The Tory machine should have been better prepared than it was for such attacks. But unless Labour itself clears up its own strategy, it may win the odd skirmish, but it will neither win the war nor force a hung parliament. Rachel Sylvester’s account in today’s Times of how Ed Balls and Lord Mandelson have very different approaches to the election campaign has a ring of truth about it. Where Mandelson has shown himself keener to keep the Blairite torch of reform alive in his department – exemplified in recent reports on universities and training – while despite initiatives like yesterday’s on one-to-one tuition, Balls has preferred to exaggerate his differences on schools with his Tory opponent Michael Gove rather than trumpet key Labour reforms such as academies that Gove has been carefully hijacking.
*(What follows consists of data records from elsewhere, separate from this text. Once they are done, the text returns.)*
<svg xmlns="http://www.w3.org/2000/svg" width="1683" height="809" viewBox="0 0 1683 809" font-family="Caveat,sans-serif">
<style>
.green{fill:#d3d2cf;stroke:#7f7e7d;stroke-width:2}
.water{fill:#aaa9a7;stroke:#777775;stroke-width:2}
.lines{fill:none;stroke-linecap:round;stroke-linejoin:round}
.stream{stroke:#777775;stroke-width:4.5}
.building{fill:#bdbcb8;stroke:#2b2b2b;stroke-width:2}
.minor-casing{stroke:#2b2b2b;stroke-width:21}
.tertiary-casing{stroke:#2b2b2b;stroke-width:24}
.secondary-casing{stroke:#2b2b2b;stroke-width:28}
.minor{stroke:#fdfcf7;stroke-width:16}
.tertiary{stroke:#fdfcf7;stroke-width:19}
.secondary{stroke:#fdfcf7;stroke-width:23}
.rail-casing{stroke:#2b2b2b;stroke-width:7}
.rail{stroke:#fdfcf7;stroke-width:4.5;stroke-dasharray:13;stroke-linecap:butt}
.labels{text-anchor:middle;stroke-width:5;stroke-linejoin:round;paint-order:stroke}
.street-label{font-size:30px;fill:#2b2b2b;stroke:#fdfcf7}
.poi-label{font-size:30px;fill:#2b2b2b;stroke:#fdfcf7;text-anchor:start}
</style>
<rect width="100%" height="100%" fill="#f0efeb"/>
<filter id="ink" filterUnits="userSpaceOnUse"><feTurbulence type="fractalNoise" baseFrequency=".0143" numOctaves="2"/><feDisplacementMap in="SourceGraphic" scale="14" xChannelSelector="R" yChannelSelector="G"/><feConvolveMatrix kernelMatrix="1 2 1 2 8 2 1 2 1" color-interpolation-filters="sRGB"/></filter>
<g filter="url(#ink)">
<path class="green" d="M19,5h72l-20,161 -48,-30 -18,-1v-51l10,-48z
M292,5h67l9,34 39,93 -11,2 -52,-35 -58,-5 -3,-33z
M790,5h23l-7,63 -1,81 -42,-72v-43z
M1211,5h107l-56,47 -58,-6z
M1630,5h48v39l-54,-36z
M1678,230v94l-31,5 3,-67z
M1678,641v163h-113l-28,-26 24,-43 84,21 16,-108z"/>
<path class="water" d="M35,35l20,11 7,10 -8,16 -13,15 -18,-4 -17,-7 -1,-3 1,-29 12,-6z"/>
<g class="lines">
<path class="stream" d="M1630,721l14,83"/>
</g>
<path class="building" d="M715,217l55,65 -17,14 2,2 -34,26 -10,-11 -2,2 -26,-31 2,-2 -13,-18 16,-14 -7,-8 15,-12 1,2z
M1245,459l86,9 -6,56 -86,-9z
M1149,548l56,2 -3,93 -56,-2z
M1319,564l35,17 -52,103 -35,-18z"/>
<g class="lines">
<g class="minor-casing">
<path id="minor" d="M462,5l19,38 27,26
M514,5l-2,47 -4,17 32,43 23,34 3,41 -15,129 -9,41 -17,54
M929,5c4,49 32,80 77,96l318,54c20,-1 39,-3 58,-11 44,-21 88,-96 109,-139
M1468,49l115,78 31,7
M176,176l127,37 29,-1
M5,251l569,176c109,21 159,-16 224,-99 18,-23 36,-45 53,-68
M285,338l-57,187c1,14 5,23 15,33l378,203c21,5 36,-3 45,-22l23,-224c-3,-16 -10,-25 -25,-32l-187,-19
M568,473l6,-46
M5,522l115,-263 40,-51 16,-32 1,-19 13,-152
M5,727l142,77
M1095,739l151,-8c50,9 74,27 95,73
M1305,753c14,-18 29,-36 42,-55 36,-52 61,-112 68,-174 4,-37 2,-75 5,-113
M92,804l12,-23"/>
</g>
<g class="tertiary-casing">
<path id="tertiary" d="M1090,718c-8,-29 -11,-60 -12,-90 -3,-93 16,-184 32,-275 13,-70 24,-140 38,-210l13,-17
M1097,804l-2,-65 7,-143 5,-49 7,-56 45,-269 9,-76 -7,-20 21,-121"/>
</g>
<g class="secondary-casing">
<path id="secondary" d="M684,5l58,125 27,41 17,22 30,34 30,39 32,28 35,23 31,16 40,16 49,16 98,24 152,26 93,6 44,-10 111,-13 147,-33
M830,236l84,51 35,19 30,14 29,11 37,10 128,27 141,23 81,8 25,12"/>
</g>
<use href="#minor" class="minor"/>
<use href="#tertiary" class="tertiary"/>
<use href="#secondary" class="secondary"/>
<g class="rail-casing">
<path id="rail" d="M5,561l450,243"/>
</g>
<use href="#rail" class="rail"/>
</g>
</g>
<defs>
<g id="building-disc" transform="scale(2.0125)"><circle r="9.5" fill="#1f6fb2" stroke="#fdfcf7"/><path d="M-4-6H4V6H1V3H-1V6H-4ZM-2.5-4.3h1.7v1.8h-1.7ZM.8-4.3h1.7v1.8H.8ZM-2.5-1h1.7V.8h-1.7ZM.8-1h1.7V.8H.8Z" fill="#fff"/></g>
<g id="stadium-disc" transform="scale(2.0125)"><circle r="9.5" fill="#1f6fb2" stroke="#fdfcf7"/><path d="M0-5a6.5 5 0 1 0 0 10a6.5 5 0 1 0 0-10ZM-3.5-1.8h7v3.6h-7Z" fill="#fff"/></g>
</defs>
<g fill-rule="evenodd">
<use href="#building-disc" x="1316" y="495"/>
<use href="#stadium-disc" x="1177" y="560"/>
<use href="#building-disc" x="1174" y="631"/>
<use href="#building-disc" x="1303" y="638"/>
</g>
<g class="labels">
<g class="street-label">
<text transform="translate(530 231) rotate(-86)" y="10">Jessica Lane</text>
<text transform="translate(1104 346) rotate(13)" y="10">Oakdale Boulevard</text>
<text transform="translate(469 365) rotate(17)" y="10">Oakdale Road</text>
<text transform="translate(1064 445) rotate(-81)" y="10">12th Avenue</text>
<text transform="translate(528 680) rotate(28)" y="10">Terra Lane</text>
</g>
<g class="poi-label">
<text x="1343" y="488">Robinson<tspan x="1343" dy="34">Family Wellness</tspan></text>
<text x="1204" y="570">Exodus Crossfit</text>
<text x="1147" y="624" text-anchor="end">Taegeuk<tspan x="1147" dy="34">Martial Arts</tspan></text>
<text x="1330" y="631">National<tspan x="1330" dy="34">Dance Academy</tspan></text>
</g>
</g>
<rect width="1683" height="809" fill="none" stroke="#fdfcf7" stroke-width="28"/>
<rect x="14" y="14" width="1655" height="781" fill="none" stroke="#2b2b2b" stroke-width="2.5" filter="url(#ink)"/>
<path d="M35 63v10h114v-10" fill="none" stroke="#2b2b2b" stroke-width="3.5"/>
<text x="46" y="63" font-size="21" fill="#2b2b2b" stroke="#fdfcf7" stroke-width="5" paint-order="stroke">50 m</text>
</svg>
It isn’t just a matter of narrowing the dividing lines, it is also about the ground on which Labour fights the Tories. The Pre-Budget Report was an opportunity to restore Gordon Brown’s mantle of fiscal responsibility by highlighting the extent of planned cuts as well as proposals to protect schools and NHS budgets. Alistair Darling, the Chancellor, would clearly have been more comfortable doing so. Instead, it was left to the Institute of Fiscal Studies to highlight what the Budget already contained. Instead of credit for honesty, the government was lambasted for its apparent shiftiness.
Labour needs to level with the electorate about its successes, failures and future plans. It cannot win an election spouting dubious dividing lines. Nor can it do so by ignoring the reformist agenda that helped win it three previous elections and which is crucial for middle class support in the marginals. There is certainly something pleasing about seeing David Cameron on the back foot for a day or two. But unless the government can articulate a stronger narrative of its own record, and a more credible sense of what it would do if it won a fourth term that appeals beyond the so-called core vote, Cameron will get his ‘year of change.’